PEEL: To strip of the outer covering. Applied to oranges, grapefruit, etc.

CUBE: A cube-shaped cut ½ to 1 inch. To cube is to cut into cubes.

DICE: A cube-shaped cut but smaller than the cube at about ¼ inch.

FINE DICE: A cube-shaped cut 1/8 inch in size; brunoise.

CHOP: To divide into small pieces with a knife or other sharp tool.

MINCE: To cut into very fine pieces using a knife, food grinder, blender or food processor.

JULIENNE: To cut meat or vegetables into thin stick-shaped pieces (1/8 x 1/8 x 1½ -2 inches ).

WEDGE: A wedge-shaped cut of food, usually a section of a round or oval product such as an apple or lemon.

STRIPS: Cut into long, narrow pieces.

SHRED: To cut into very fine strips or pieces.

GRIND: To reduce to particles by cutting, crushing, or grinding.

GRATE: To shred food into small pieces with the use of a grater.

MASH: To crush, beat or squeeze food into a soft state by using a fork or a masher.

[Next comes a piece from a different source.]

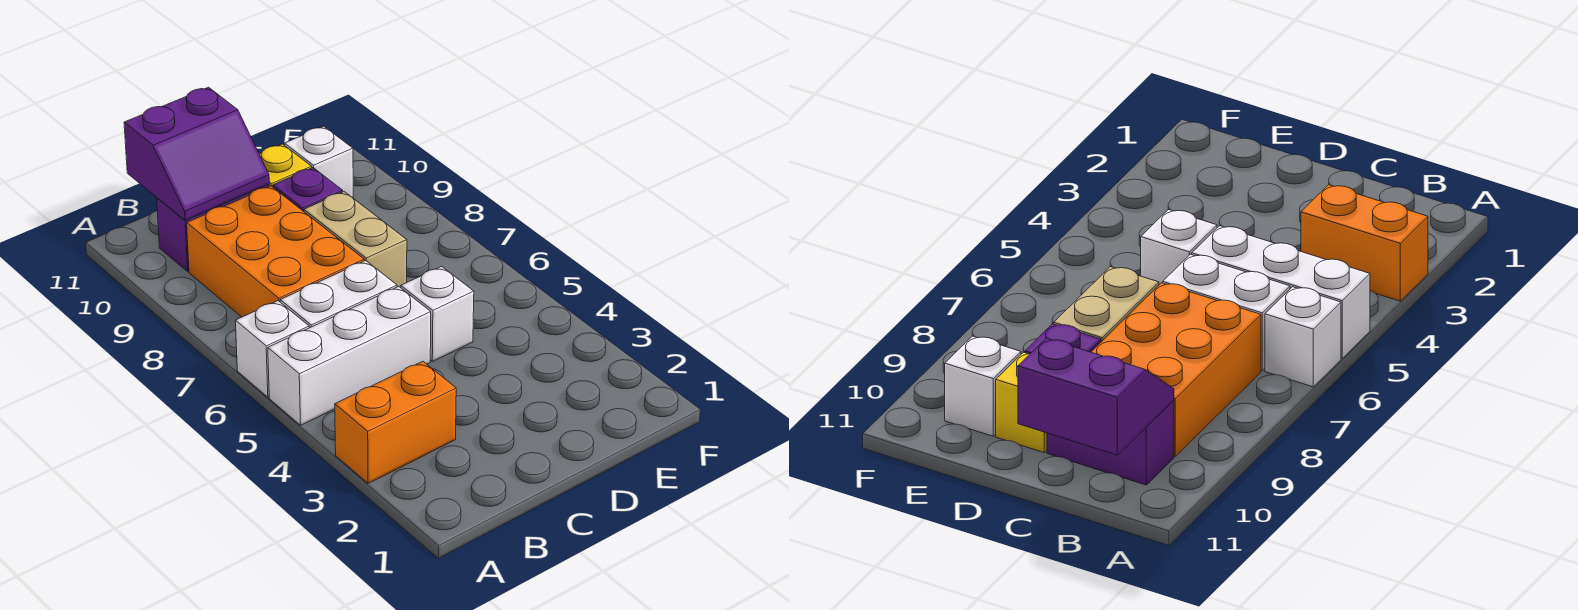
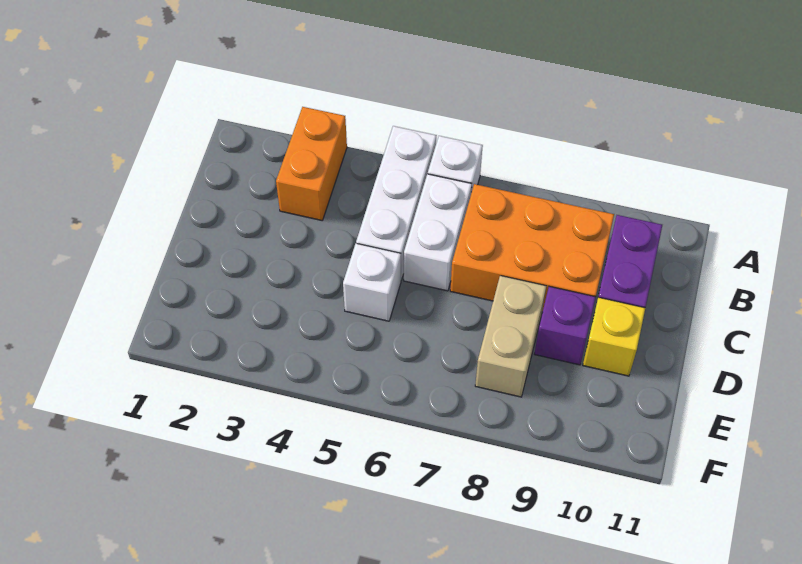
purple slope B10:C11 level 2 top 11 -> none
tan brick D7:D8 level 1 -> tan brick D8:E8 level 1
white brick E10 level 1 -> none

PUREE: To mash a cooked product to a fine pulp, usually by forcing it through a sieve or putting it into a blender.

SCORE: To make shallow or deep cuts in a decorative pattern with the point or a knife. Food such as a whole fish is often scored so that it will cook evenly.

SIFT: To shake through a fine sieve.

STRAIN: To separate liquids from solids by passing through a sieve or cheesecloth.

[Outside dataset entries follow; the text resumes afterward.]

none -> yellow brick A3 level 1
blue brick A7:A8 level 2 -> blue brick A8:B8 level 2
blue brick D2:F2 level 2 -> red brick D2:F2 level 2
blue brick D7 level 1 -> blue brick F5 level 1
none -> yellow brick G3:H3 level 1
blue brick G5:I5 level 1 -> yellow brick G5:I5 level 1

BREAD: To coat the surface of a food with flour, egg wash, and breadcrumbs before cooking or frying.

COAT: To cover surfaces of an item with another substance.

DIP: To briefly plunge bite-size foods in a liquid mixture.

DREDGE: To sprinkle or coat lightly with flour, cornmeal, or ground almonds.

ROLL: To pass a product through a powdery substance; to dredge.

DUST: To sprinkle a fine substance such as sugar or flour gently on a surface.

DRIZZLE: To pour liquid into thin streams to have a thread like effect.

BARBECUE: To slow-roast over coals, or under free flame or oven electric unit, usually basting with seasoned sauce like barbecue sauce.

GRILL: To cook on a grate with heat from below. The term is also used loosely for cooking on a fry-top range.

SCALD: To bring just to boiling, usually for milk. Also to rinse with boiling water.

BLANCH: To plunge into a boiling liquid and cook 10 to 20 percent of doneness. This is done also to remove the outer covering or skins from nuts, fruits, and some vegetables.

4. Well, Cook Something already!!! Just like I stated earlier the only way you are going to learn is not by necessarily studying terminology but by jumping in and getting your feet wet! So, jump in already and don’t be scared. Start with some easy things: Grilled cheese, scrambled eggs, omelets, pasta, hot dogs, etc.